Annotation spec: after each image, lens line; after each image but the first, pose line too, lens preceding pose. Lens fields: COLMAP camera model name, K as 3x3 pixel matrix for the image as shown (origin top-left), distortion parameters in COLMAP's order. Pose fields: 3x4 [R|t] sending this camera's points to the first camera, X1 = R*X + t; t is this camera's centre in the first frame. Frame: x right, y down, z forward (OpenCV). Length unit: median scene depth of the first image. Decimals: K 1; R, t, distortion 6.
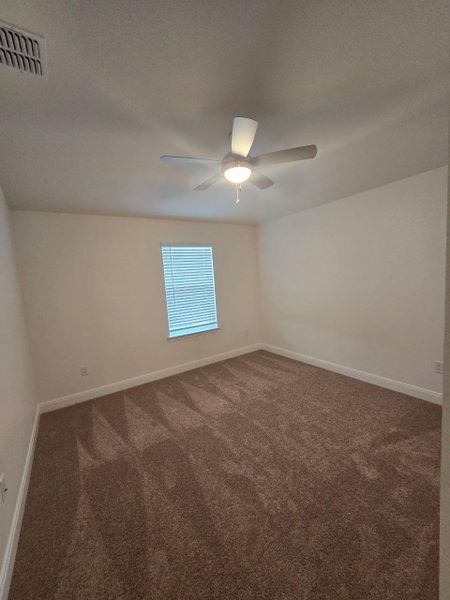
lens RADIAL K [[246.2, 0, 224.2], [0, 246.2, 300.5], [0, 0, 1]] dist [-0.005913, 0.000892]
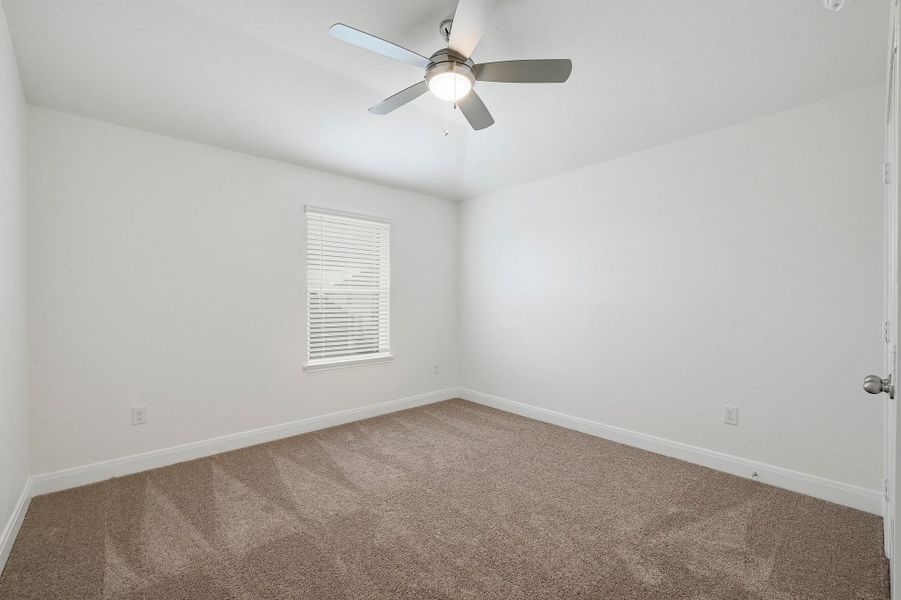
lens RADIAL K [[382.8, 0, 452.0], [0, 382.8, 300.4], [0, 0, 1]] dist [-0.003385, 0.000780]
pose [[0.987271, 0.067837, 0.143853, -0.037603], [-0.053785, 0.993591, -0.099418, 0.105347], [-0.149676, 0.090416, 0.984592, 0.064726]]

= PROBLEM STATEMENT =
Copy out all of the material above word for word, leaving the pictures out.

= RESULT OF THE EXERCISE =
Annotation spec: after each image, lens line; after each image but the first, pose line too, lens preceding pose. Lens fields: COLMAP camera model name, K as 3x3 pixel matrix for the image as shown (origin top-left), distortion parameters in COLMAP's order. Pose fields: 3x4 [R|t] sending this camera's points to the first camera, X1 = R*X + t; t is this camera's centre in the first frame. Frame: x right, y down, z forward (OpenCV). Length unit: median scene depth of the first image. Decimals: K 1; R, t, distortion 6.
lens RADIAL K [[246.2, 0, 224.2], [0, 246.2, 300.5], [0, 0, 1]] dist [-0.005913, 0.000892]
lens RADIAL K [[382.8, 0, 452.0], [0, 382.8, 300.4], [0, 0, 1]] dist [-0.003385, 0.000780]
pose [[0.987271, 0.067837, 0.143853, -0.037603], [-0.053785, 0.993591, -0.099418, 0.105347], [-0.149676, 0.090416, 0.984592, 0.064726]]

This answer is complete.